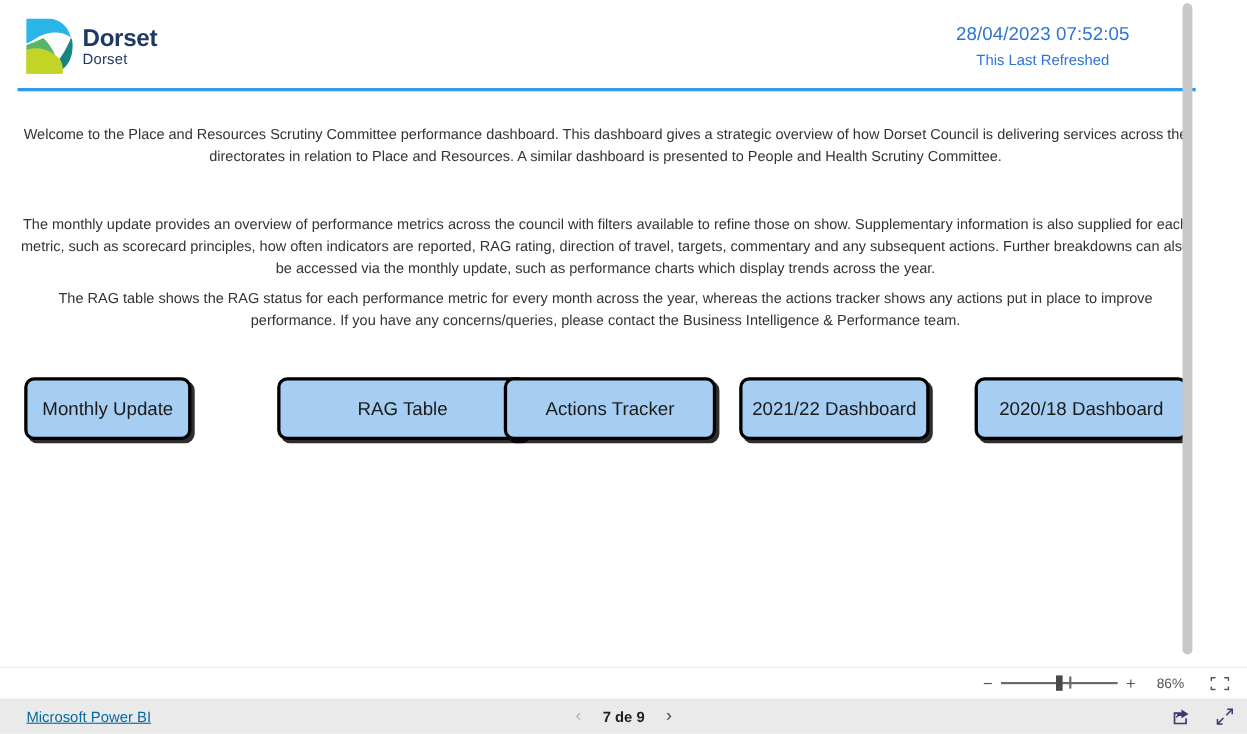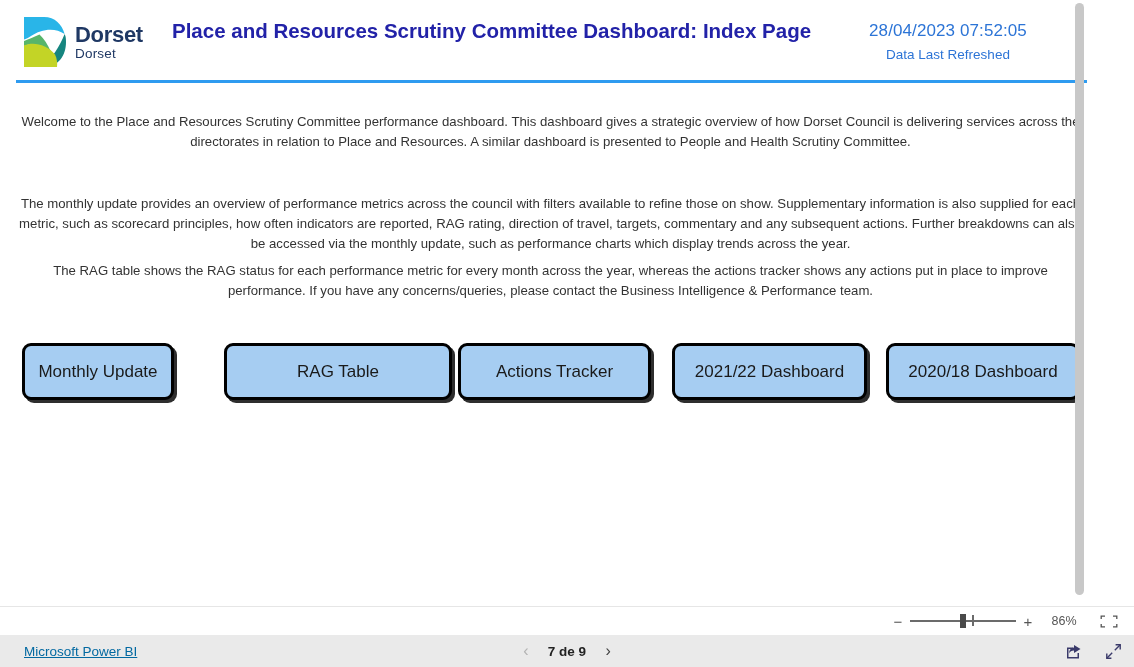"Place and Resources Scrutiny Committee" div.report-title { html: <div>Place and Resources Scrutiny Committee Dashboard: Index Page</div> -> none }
=====
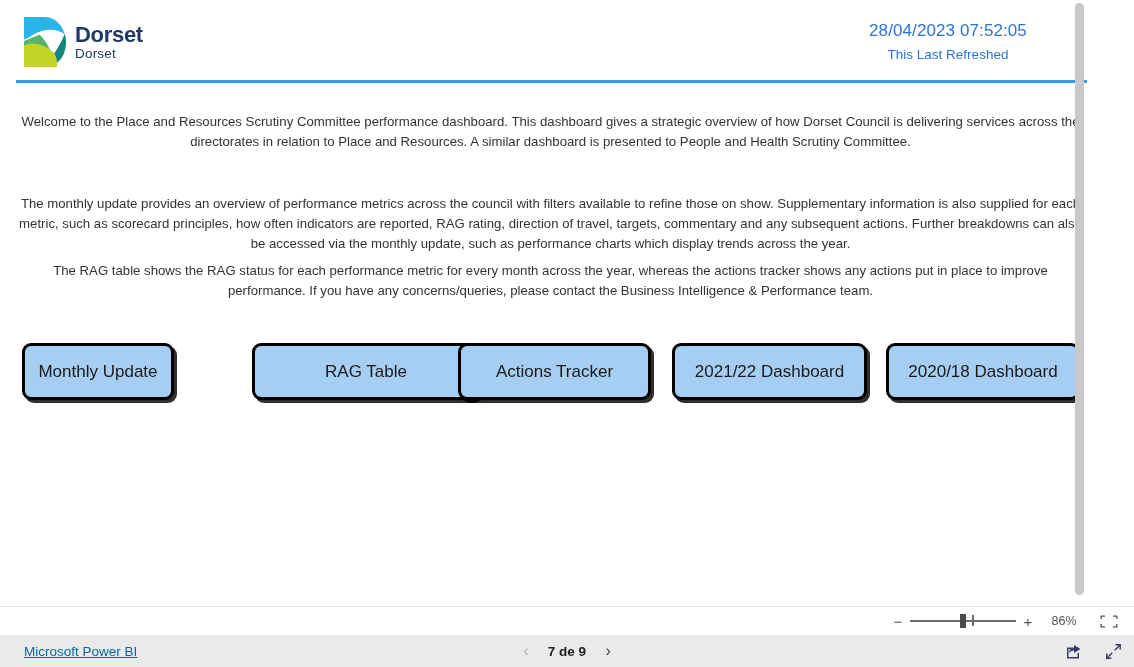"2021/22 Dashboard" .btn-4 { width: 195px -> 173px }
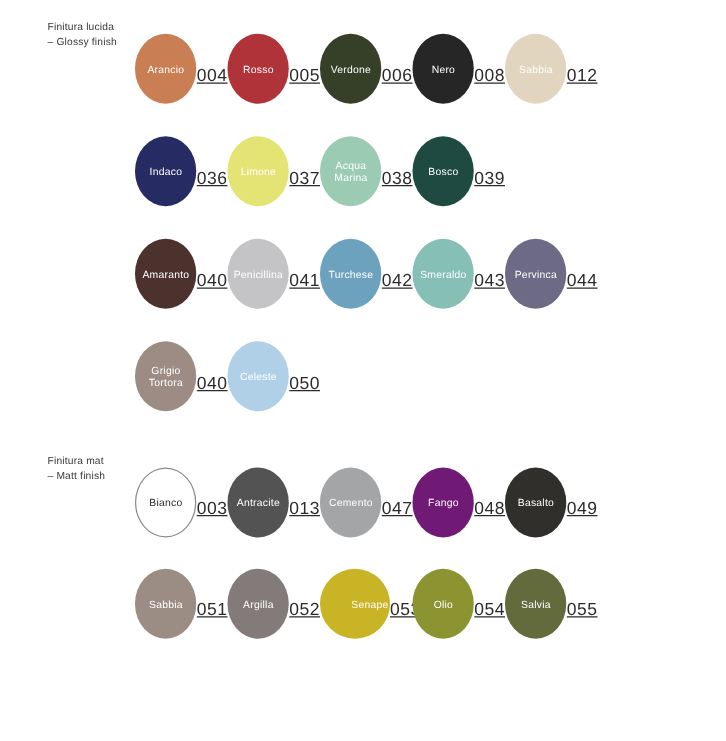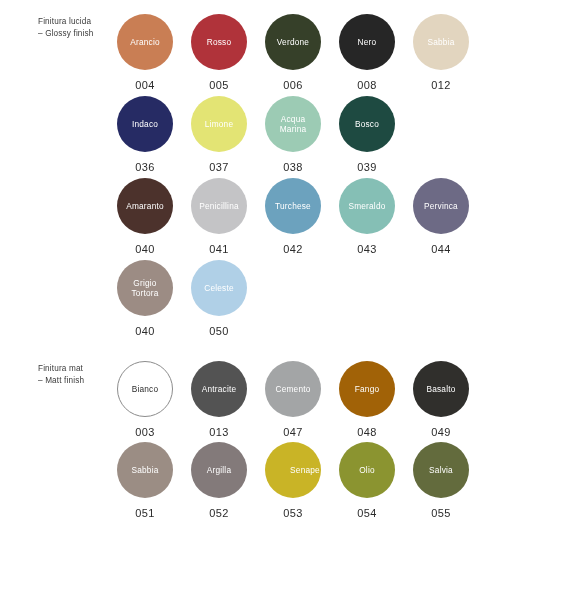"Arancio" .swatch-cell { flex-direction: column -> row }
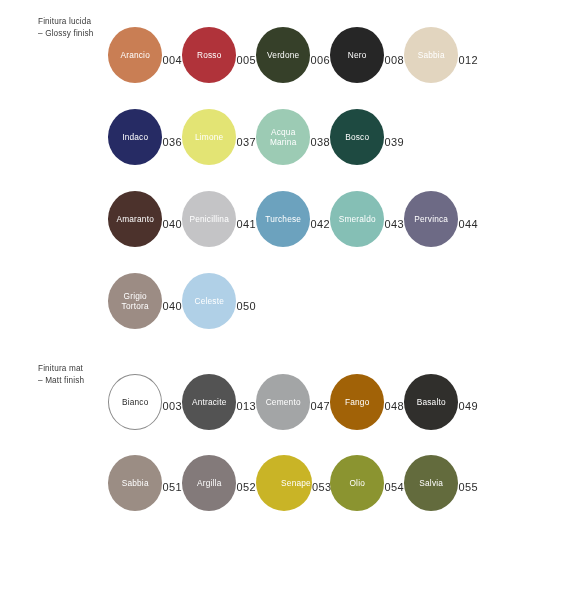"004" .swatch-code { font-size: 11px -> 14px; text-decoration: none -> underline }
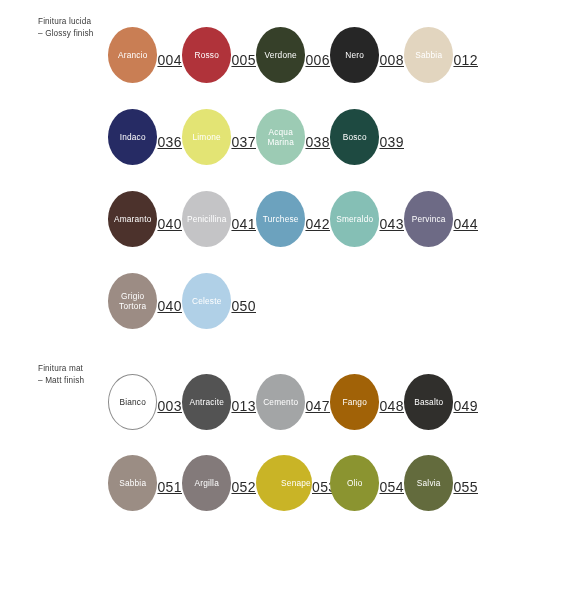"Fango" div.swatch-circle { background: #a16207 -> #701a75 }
=====
» PROBLEM TO WORK ON: Within the listing above, the lines from the one with "width: 195px ->" through the one with "background: #a16207 ->" are to be given again word for word. Do not include pictures.

» EXERCISE RESPONSE:
"2021/22 Dashboard" .btn-4 { width: 195px -> 173px }
"Arancio" .swatch-cell { flex-direction: column -> row }
"004" .swatch-code { font-size: 11px -> 14px; text-decoration: none -> underline }
"Fango" div.swatch-circle { background: #a16207 -> #701a75 }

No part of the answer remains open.